══ RECORDS SUPPLIED

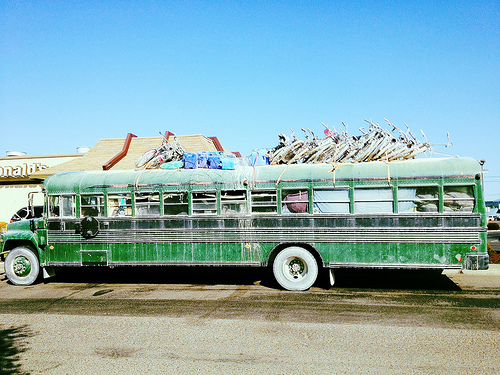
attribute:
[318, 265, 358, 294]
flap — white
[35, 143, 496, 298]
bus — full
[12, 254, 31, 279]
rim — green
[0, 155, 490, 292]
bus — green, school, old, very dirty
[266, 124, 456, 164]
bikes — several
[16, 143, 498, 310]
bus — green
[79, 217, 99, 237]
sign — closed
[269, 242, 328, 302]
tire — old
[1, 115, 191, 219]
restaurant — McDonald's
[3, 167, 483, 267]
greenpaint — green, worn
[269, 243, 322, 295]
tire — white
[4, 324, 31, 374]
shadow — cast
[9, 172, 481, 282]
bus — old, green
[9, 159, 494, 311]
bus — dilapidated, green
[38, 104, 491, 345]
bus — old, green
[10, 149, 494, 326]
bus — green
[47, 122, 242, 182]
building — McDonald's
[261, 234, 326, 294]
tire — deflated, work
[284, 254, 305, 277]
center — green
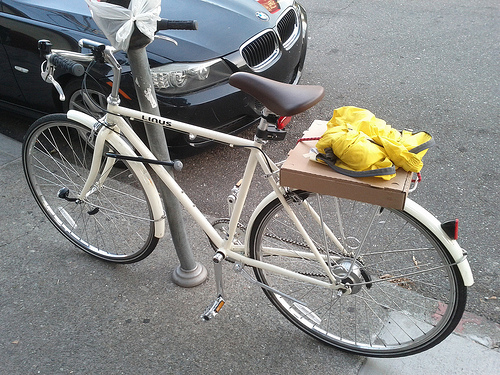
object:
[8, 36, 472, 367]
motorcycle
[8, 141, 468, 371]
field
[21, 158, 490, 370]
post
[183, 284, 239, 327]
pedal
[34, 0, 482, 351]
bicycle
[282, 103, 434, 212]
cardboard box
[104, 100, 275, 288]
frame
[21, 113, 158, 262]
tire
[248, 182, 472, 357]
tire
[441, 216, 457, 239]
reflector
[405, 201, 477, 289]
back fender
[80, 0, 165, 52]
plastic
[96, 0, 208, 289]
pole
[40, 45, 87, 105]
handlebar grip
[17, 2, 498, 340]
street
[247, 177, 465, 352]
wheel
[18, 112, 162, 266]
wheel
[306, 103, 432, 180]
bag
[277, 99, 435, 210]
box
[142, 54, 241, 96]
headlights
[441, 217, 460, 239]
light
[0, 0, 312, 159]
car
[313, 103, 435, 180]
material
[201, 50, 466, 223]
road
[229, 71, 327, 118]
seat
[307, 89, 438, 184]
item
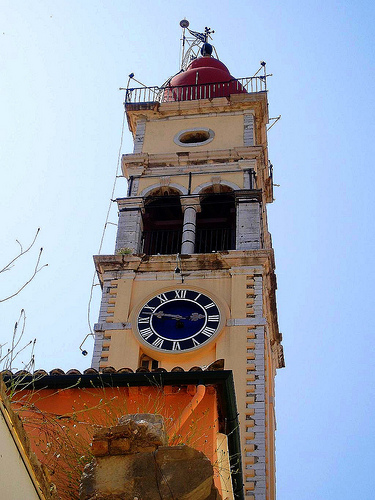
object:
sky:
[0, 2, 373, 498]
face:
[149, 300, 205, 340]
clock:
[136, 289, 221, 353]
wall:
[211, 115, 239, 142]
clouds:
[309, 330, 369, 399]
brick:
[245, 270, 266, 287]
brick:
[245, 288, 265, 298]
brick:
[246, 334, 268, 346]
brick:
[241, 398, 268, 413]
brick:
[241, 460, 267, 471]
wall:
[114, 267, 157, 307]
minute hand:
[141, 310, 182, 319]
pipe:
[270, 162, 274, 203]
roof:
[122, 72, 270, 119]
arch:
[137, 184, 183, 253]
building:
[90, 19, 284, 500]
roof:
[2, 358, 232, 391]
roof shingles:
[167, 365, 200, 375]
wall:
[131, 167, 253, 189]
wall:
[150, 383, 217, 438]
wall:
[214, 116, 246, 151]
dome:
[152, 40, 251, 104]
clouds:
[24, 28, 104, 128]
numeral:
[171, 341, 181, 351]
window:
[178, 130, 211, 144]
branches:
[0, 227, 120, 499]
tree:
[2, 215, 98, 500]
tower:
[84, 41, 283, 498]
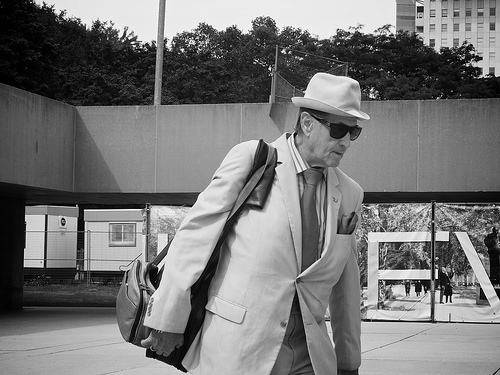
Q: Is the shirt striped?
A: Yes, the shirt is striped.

════

ACTION ITEM:
Copy every one of the lines above word for word, but leave the pictures out of your answer.

ANSWER BOX:
attribute:
[318, 265, 358, 294]
flap — white
[35, 143, 496, 298]
bus — full
[12, 254, 31, 279]
rim — green
[0, 155, 490, 292]
bus — green, school, old, very dirty
[266, 124, 456, 164]
bikes — several
[16, 143, 498, 310]
bus — green
[79, 217, 99, 237]
sign — closed
[269, 242, 328, 302]
tire — old
[1, 115, 191, 219]
restaurant — McDonald's
[3, 167, 483, 267]
greenpaint — green, worn
[269, 243, 322, 295]
tire — white
[4, 324, 31, 374]
shadow — cast
[9, 172, 481, 282]
bus — old, green
[9, 159, 494, 311]
bus — dilapidated, green
[38, 104, 491, 345]
bus — old, green
[10, 149, 494, 326]
bus — green
[47, 122, 242, 182]
building — McDonald's
[261, 234, 326, 294]
tire — deflated, work
[284, 254, 305, 277]
center — green
object:
[8, 36, 472, 367]
motorcycle
[8, 141, 468, 371]
field
[21, 158, 490, 370]
post
[183, 284, 239, 327]
pedal
[34, 0, 482, 351]
bicycle
[282, 103, 434, 212]
cardboard box
[104, 100, 275, 288]
frame
[21, 113, 158, 262]
tire
[248, 182, 472, 357]
tire
[441, 216, 457, 239]
reflector
[405, 201, 477, 289]
back fender
[80, 0, 165, 52]
plastic
[96, 0, 208, 289]
pole
[40, 45, 87, 105]
handlebar grip
[17, 2, 498, 340]
street
[247, 177, 465, 352]
wheel
[18, 112, 162, 266]
wheel
[306, 103, 432, 180]
bag
[277, 99, 435, 210]
box
[142, 54, 241, 96]
headlights
[441, 217, 460, 239]
light
[0, 0, 312, 159]
car
[313, 103, 435, 180]
material
[201, 50, 466, 223]
road
[229, 71, 327, 118]
seat
[307, 89, 438, 184]
item
object:
sky:
[0, 2, 373, 498]
face:
[149, 300, 205, 340]
clock:
[136, 289, 221, 353]
wall:
[211, 115, 239, 142]
clouds:
[309, 330, 369, 399]
brick:
[245, 270, 266, 287]
brick:
[245, 288, 265, 298]
brick:
[246, 334, 268, 346]
brick:
[241, 398, 268, 413]
brick:
[241, 460, 267, 471]
wall:
[114, 267, 157, 307]
minute hand:
[141, 310, 182, 319]
pipe:
[270, 162, 274, 203]
roof:
[122, 72, 270, 119]
arch:
[137, 184, 183, 253]
building:
[90, 19, 284, 500]
roof:
[2, 358, 232, 391]
roof shingles:
[167, 365, 200, 375]
wall:
[131, 167, 253, 189]
wall:
[150, 383, 217, 438]
wall:
[214, 116, 246, 151]
dome:
[152, 40, 251, 104]
clouds:
[24, 28, 104, 128]
numeral:
[171, 341, 181, 351]
window:
[178, 130, 211, 144]
branches:
[0, 227, 120, 499]
tree:
[2, 215, 98, 500]
tower:
[84, 41, 283, 498]
Q: Is the shirt striped?
A: Yes, the shirt is striped.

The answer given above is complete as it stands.